* _Prompt_: Please list all lines of the material below in which the string "Highlands" occurs.
[Records for this exercise Boundary: Start]
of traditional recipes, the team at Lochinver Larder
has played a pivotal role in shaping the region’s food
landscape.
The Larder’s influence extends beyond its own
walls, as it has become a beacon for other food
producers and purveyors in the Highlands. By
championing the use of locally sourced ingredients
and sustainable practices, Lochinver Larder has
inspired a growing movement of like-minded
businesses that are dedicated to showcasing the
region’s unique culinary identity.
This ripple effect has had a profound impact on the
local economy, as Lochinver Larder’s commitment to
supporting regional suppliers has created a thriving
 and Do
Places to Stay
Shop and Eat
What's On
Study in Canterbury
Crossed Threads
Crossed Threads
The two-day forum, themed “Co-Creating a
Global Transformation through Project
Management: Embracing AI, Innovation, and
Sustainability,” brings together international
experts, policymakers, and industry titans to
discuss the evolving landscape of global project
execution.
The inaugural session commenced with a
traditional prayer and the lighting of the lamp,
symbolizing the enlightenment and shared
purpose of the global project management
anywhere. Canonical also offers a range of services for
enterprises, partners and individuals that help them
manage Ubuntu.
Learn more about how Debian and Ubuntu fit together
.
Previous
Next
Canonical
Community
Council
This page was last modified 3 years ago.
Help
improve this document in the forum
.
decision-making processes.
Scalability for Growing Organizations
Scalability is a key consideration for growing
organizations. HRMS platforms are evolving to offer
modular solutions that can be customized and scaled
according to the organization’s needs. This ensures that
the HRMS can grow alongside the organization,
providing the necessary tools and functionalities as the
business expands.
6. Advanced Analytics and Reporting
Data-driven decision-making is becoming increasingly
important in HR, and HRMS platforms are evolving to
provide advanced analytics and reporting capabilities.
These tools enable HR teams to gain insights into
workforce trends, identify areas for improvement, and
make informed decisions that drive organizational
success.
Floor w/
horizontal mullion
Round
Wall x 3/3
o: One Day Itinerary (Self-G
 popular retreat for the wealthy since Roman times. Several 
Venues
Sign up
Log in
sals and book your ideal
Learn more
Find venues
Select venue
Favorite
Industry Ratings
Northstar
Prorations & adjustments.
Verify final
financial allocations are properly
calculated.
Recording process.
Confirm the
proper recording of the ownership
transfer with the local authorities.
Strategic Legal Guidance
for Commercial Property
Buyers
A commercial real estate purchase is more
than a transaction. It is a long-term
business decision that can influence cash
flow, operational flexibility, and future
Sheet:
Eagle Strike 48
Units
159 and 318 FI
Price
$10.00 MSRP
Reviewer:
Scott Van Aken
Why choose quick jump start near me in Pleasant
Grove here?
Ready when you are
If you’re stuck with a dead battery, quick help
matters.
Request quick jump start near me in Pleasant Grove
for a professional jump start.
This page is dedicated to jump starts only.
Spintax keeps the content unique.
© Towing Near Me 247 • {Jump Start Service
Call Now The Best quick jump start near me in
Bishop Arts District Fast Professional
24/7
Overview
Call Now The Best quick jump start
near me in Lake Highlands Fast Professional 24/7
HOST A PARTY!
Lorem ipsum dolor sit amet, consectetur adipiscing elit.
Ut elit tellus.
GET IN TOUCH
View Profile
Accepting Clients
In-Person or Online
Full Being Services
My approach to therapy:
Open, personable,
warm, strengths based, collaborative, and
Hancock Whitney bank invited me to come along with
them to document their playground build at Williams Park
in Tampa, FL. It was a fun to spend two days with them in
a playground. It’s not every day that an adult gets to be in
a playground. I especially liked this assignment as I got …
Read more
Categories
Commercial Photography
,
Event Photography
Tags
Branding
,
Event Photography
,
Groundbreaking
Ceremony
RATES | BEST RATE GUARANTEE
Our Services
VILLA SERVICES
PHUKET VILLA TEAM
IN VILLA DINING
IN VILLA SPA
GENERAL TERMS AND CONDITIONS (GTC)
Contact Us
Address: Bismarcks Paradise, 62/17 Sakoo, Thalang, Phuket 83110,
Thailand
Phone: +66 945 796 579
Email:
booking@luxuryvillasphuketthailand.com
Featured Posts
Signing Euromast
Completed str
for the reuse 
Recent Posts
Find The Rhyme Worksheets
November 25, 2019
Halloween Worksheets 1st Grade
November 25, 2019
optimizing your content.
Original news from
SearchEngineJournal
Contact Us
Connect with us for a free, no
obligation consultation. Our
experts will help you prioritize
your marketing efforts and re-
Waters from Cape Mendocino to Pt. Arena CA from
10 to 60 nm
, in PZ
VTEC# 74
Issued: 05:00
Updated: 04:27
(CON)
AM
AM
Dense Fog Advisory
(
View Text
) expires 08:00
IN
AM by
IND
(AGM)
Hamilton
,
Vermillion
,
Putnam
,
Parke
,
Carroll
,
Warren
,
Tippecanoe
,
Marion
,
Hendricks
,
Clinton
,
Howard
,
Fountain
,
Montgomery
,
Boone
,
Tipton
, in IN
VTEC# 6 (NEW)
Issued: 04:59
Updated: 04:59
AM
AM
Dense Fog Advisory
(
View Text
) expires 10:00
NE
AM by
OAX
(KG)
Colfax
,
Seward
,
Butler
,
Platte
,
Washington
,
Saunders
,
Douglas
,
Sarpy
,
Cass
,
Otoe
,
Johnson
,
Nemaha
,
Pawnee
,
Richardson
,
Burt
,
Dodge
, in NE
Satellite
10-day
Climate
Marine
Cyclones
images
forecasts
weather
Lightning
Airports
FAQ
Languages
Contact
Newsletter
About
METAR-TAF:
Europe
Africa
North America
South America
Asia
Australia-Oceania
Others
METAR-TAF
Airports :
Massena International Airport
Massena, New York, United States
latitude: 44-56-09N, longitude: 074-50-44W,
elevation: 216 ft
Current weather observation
[Records for this exercise Boundary: End]
* _Response to this exercise_:
producers and purveyors in the Highlands. By
near me in Lake Highlands Fast Professional 24/7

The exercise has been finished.